5. The American Dream
Socially conscience foodies understand that street food vendors provide jobs and a community in the cities where they run. People are more willing to give their hard-earned cash to a local business owner than a faceless corporation.Street food vendors also boost sales in the retail areas where they work. If your retail business is lagging, consider inviting a food truck to your business.
4. Fresh Air
When the weather is pleasant, nothing is better than getting outside. A quick stroll in the park to a lunch wagon is what the doctor ordered to lift the spirits of eaters in the concrete jungle. Who wants leftover Chinese in the office that you spend 50 hours a week in?
3. Novelty
From the evolving menu options to new units on the scene, food trucks present a novel approach to eating out.
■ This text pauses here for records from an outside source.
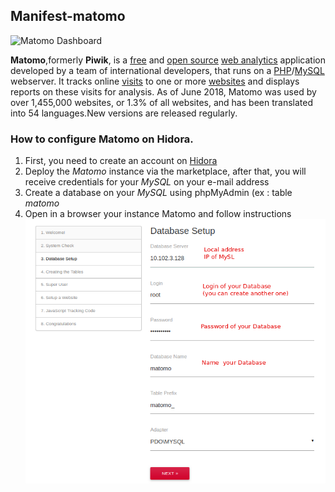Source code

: ## Manifest-matomo

![Matomo Dashboard](https://upload.wikimedia.org/wikipedia/commons/thumb/7/75/Piwik_screenshot_german.png/300px-Piwik_screenshot_german.png)

**Matomo**,formerly **Piwik**, is a [free](https://en.wikipedia.org/wiki/Free_software "Free software") and [open source](https://en.wikipedia.org/wiki/Open_source "Open source")  [web analytics](https://en.wikipedia.org/wiki/Web_analytics "Web analytics") application developed by a team of international developers, that runs on a [PHP](https://en.wikipedia.org/wiki/PHP "PHP")/[MySQL](https://en.wikipedia.org/wiki/MySQL "MySQL") webserver. It tracks online [visits](https://en.wikipedia.org/wiki/Page_view "Page view") to one or more [websites](https://en.wikipedia.org/wiki/Website "Website") and displays reports on these visits for analysis. As of June 2018, Matomo was used by over 1,455,000 websites, or 1.3% of all websites, and has been translated into 54 languages.New versions are released regularly.

### How to configure Matomo on Hidora.

 1. First, you need to create an account on [Hidora](https://app.hidora.com)
 2. Deploy the *Matomo* instance via the marketplace, after that, you will receive credentials for your *MySQL* on your e-mail address
 3. Create a database on your *MySQL* using phpMyAdmin (ex : table *matomo*
 4. Open in a browser your instance Matomo and follow instructions ![enter image description here](https://raw.githubusercontent.com/HidoraSwiss/manifest-matomo/master/Matomo-Config.png)

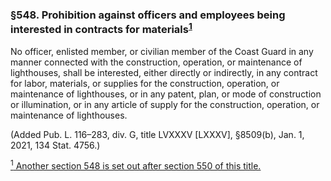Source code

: ### §548. Prohibition against officers and employees being interested in contracts for materials<sup><a href="#547_1_target" name="547_1">1</a></sup> ###

No officer, enlisted member, or civilian member of the Coast Guard in any manner connected with the construction, operation, or maintenance of lighthouses, shall be interested, either directly or indirectly, in any contract for labor, materials, or supplies for the construction, operation, or maintenance of lighthouses, or in any patent, plan, or mode of construction or illumination, or in any article of supply for the construction, operation, or maintenance of lighthouses.

(Added Pub. L. 116–283, div. G, title LVXXXV [LXXXV], §8509(b), Jan. 1, 2021, 134 Stat. 4756.)

[<sup>1</sup> Another section 548 is set out after section 550 of this title.](#548_1)
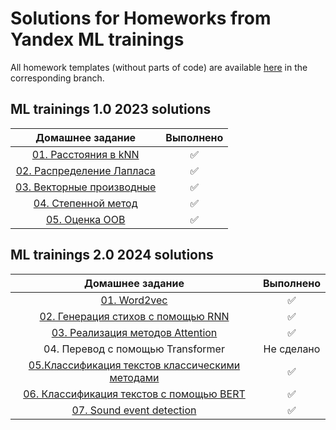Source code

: # Solutions for Homeworks from Yandex ML trainings

All homework templates (without parts of code) are available [here](https://github.com/girafe-ai/ml-course) in the corresponding branch.

## ML trainings 1.0 2023 solutions

| Домашнее задание | Выполнено |
| :---: | :---: |
|[01. Расстояния в kNN](./23_trainings_1_0/k_nearest_neighbor.py) | ✅ |
|[02. Распределение Лапласа](./23_trainings_1_0/laplace_distribution_assignment_0_02.ipynb) | ✅ |
|[03. Векторные производные](./23_trainings_1_0/derivatives_assignment_03.ipynb)| ✅ |
|[04. Степенной метод](./23_trainings_1_0/power_method_assignment0_04.ipynb)| ✅ |
|[05. Оценка OOB](./23_trainings_1_0/assignment_bagging_and_oob.ipynb)| ✅ |

## ML trainings 2.0 2024 solutions

| Домашнее задание | Выполнено |
| :---: | :---: |
| [01. Word2vec](./24_trainings_2_0/word2vec_assignment.ipynb) | ✅ |
| [02. Генерация стихов с помощью RNN](./24_trainings_2_0/poetry_with_rnn.ipynb) | ✅ |
| [03. Реализация методов Attention](./24_trainings_2_0/attention_assignment.ipynb) | ✅ |
| 04. Перевод с помощью Transformer | Не сделано |
| [05.Классификация текстов классическими методами](./24_trainings_2_0/classic_text_classification_hw.ipynb) | ✅ |
| [06. Классификация текстов с помощью BERT](./24_trainings_2_0/assignment_bert_for_text_classification.ipynb) | ✅ |
| [07. Sound event detection](./24_trainings_2_0/sed-base.ipynb) | ✅ |


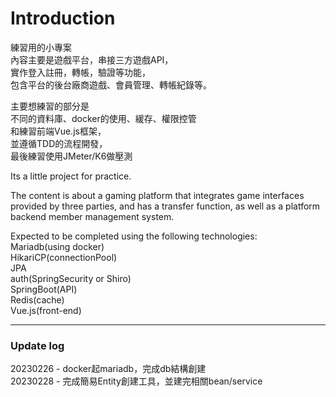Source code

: # Introduction

練習用的小專案  
內容主要是遊戲平台，串接三方遊戲API，  
實作登入註冊，轉帳，驗證等功能，  
包含平台的後台廠商遊戲、會員管理、轉帳紀錄等。  
  
主要想練習的部分是  
不同的資料庫、docker的使用、緩存、權限控管  
和練習前端Vue.js框架，  
並遵循TDD的流程開發，  
最後練習使用JMeter/K6做壓測  

Its a little project for practice.

The content is about a gaming platform that integrates game interfaces provided by three parties, and has a transfer function, as well as a platform backend member management system.

Expected to be completed using the following technologies:  
Mariadb(using docker)  
HikariCP(connectionPool)  
JPA  
auth(SpringSecurity or Shiro)  
SpringBoot(API)  
Redis(cache)  
Vue.js(front-end)  

---
### Update log

20230226 - docker起mariadb，完成db結構創建  
20230228 - 完成簡易Entity創建工具，並建完相關bean/service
Mobile cuisine provides an interesting dining niche to consumers who have grown tired of being constantly barraged by messages from chain restaurants and corporate fast food.
2. Fresh and Local
Mobile kitchens are bringing the farm to table concept to cities across the world. Chefs are buying proteins, dairy and produce from local sources and producing better food than some brick and mortar restaurants. Consumers can taste the difference between those micro greens grown down the road as compared to the salad processed in a factory hundreds of miles away.
1. Street Food Tastes Good
Whether it’s a burger or escargot, street Chefs are creating amazing meals. The variety, quality and deliciousness of mobile cuisine is staggering and embraced by the world. From savory, upscale dinners to artery clogging deep-fried desserts, street food tastes good and as a result, food trucks are here to stay.